De operatie werd op poten gezet door het platform Ecco Nova, dat erkend is door de financiële autoriteiten. Dit jonge bedrijf had eerder al geld opgehaald voor de installatie van meer dan 27.000 zonnepanelen op de daken van de Arcelor Mittal-site in Gent, met een oppervlakte van 100.000 m2 het grootste zonnedak van België. Het platform zamelde ook fondsen in voor verschillende windmolenparken. De één miljoen euro die in oktober werd opgehaald, wordt geïnvesteerd in een residentieel vastgoedproject van 35 appartementen en 17 eengezinswoningen met hoge energieprestaties in Fléron (Luik). Het platform garandeert de belegger een jaarlijkse interestvoet van 5% bij een minimuminleg van 500 euro en een maximum van 20.000 euro, over een periode van vijf jaar.

“Deze vorm van geld uitlenen is erg interessant voor particulieren”, vindt Quentin Sizaire, één van de twee medeoprichters van Ecco Nova. “De Belgen weten deze nieuwe beleggingsalternatieven te waarderen, in vergelijking met andere, meer klassieke en minder winstgevende investeringen. Aan het einde van de looptijd van de lening, die vooraf vastligt, recupereer je als belegger het bedrag dat je hebt voorgeschoten, plus de laatste rente.” Het gaat hier om een brutorendement, waar nog 30% roerende voorheffing van moet worden afgetrokken, waardoor het nettorendement zo’n 3,5% bedraagt. Als je 10.000 euro investeert, betekent dit een opbrengst van 350 euro per jaar. Op het einde van het vijfjarige traject krijg je het kapitaal dat je hebt geïnvesteerd, terugbetaald. De firma’s Mimob en IMG van de Luikse ondernemer Laurent Minguet, die samen 85 miljoen euro waard zijn, staan garant voor het kapitaal van dit vastgoedproject. Het oogt dus solide, maar is ook niet helemaal onfeilbaar.

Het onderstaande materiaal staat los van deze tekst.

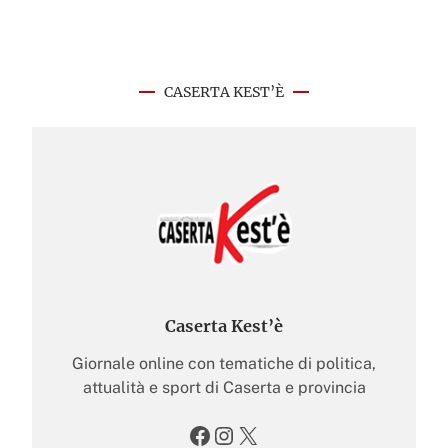
CASERTA KEST’È
Caserta Kest’è
Giornale online con tematiche di politica,
attualità e sport di Caserta e provincia
Facebook
Instagram
X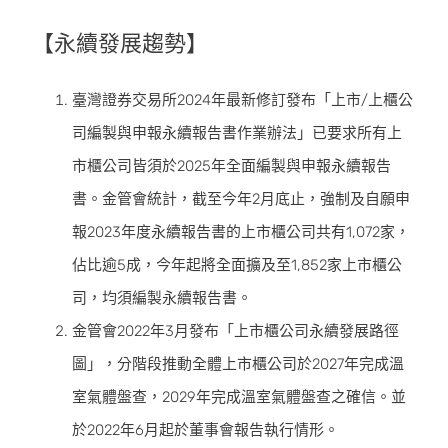
【永續發展趨勢】
臺灣證券交易所2024年最新修訂發布「上市/上櫃公
司編製與申報永續報告書作業辦法」已要求所有上
市櫃公司皆須於2025年全面編製與申報永續報告
書。金管會統計，截至今年2月底止，強制及自願申
報2023年度永續報告書的上市櫃公司共有1,072家，
佔比逾5成，今年起將全面擴及至1,852家上市櫃公
司，均須編製永續報告書。
金管會2022年3月發布「上市櫃公司永續發展路徑
圖」，分階段推動全體上市櫃公司於2027年完成溫
室氣體盤查，2029年完成溫室氣體盤查之確信。並
於2022年6月起於董事會報告執行情形。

De staatslening, een valse vaste waarde

“Na een voorspoedige periode van 35 jaar van interestdalingen, ligt het rendement van staatsobligaties nu duidelijk onder het nominale groeipercentage”, analyseert Thomas Péan, head of Development bij DNCA Finance Luxemburg. “De grotendeels negatieve reële interestvoeten in de eurozone beschermen de houders van overheidsschuld niet langer tegen kapitaalerosie. Staatsleningen zijn in deze context van lage rente geen veilige haven meer, maar valse toevluchtswaarden. De komende jaren zal de herverdeling van de verschillende activa nadelig zijn voor de houders van overheidsschuld. Enkel perifere obligaties van de eurozone kunnen hier voordeel uit halen, tenminste als er een einde komt aan de interne verdeeldheid binnen de Europese Unie.”